The new head of Customs, Mike Pezzullo, told Fairfax Media he was determined to overhaul the service's internal professional standards unit, to bring it up to ''the highest calibre'' and place it ''beyond reproach''.
''I am inclined to the view that some of these standards have not been necessarily met in the past,'' he admitted.

The logs reveal that 930 individual matters were referred to professional standards officers between 2007 and 2010, of which 527 were substantiated. Despite this, Customs could point to only five prosecutions.
Of the total, 166 were unproven, 206 were found to relate to other agencies, and 522 were dealt with as an internal disciplinary matter.

Smuggling allegations covered not just drugs and illicit tobacco but exotic animals and, in one case, children. The files show that crime groups attempted to bribe officers with amounts of up to $80,000.

At least 11 officers resigned between 2008-09 and 2010-11 before inquiries into their conduct could be completed, effectively suspending those investigations.

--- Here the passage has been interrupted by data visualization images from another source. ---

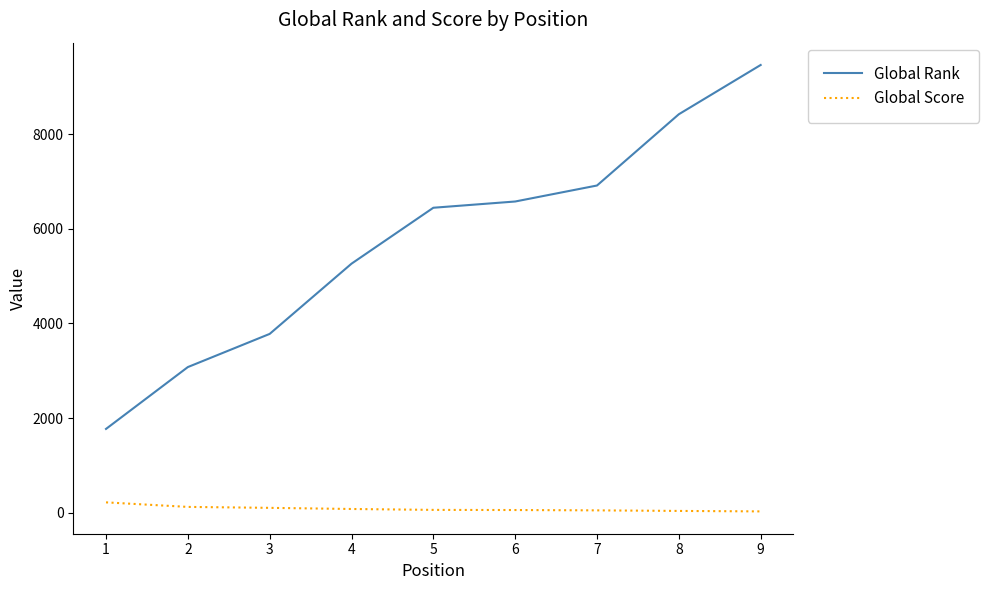

List the series in order of their peak value, lowest first.

Global Score, Global Rank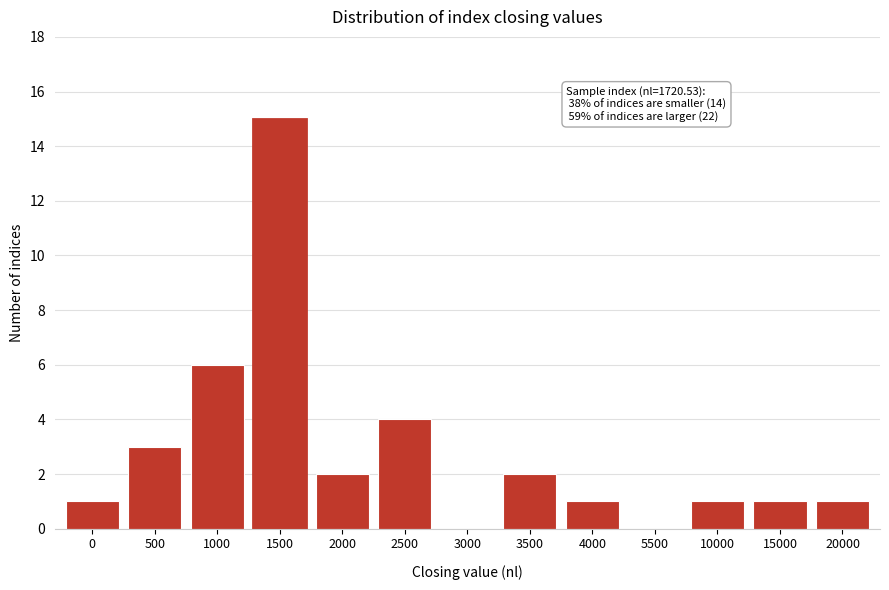

Reading right to left, transcribe all the data shown in this chart.

20000=1	15000=1	10000=1	5500=0	4000=1	3500=2	3000=0	2500=4	2000=2	1500=15	1000=6	500=3	0=1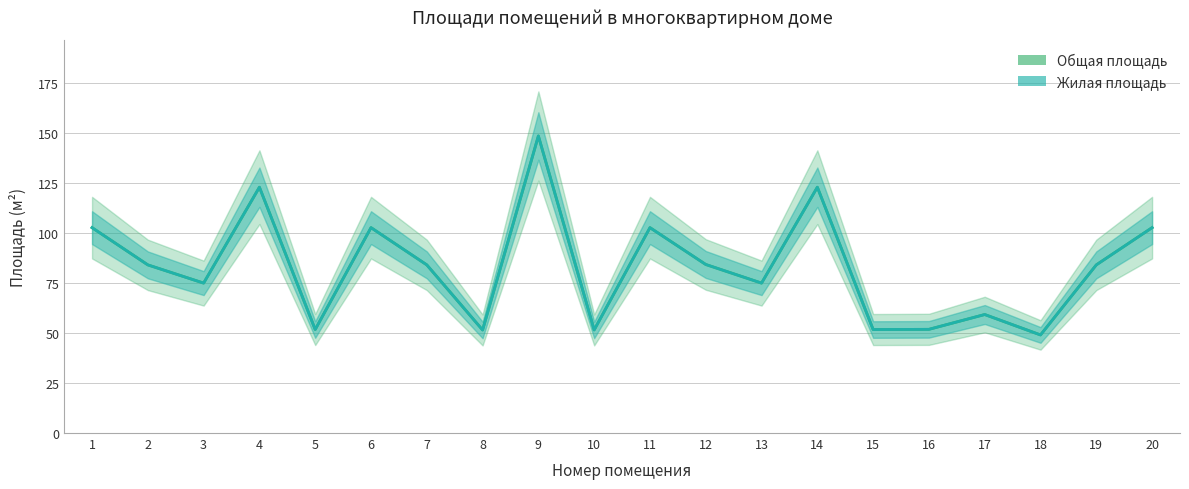

At which category is the sum across all series the highest?

9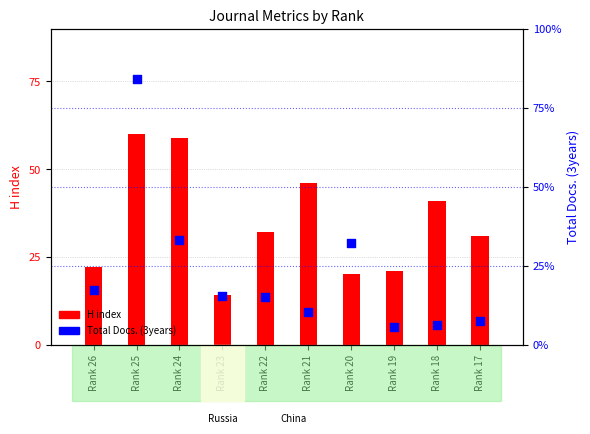

What is the total value across all series at Rank 24?

191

Since the dossier was compiled, Customs has embarked on a reform program and Home Affairs Minister Jason Clare and Mr Pezzullo have vowed to root out corruption. Customs is among several agencies now allowed to conduct covert integrity testing as well as drug and alcohol testing. As of February 14, it also demands the mandatory reporting of misconduct.

Mr Pezzullo is centralising Customs' internal affairs unit, and increasing its resources. It now boasts 10 dedicated investigators to monitor the organisation's 5000 staff; three years ago it had only five.

But despite a statement by Mr Clare to the contrary, Mr Pezzullo still lacks the power to terminate an employee known to be closely associated with organised crime figures on that ground alone, Fairfax has established.

Several investigations - including at least seven inquiries into fellow investigations or intelligence staff - raise questions about the management of sensitive Internal Affairs cases, including those involving high-level leaks and suspect associations with drug runners.

In October 2008, for example, an internal inquiry into an officer from ''Enforcement and Investigations'' was marked ''file to be closed''. The officer was alleged to be linked to a ''syndicate responsible for the importation of approx 100kgs of MDMA tablets and 140kg of cocaine''. Customs now says this friendship was with a third party who was linked to the syndicate and thus was not substantiated; yet the contemporaneous record of the investigation says her ''associations have been confirmed''.

theage.com.au  16 Mar 2013

Corrupt customs officers have been co-operating with criminal syndicates for decades with little or no intervention from authorities.

Articles have been written with respect to the amount of criminals in customs, with convictions which the government knowingly employed.

Customs officers run a sophisticated drug trade route, with their superior's knowledge.

Another lax approach to organised crime, by a government supporting criminal activities.
 
The real figure may never be reported by the corporate media.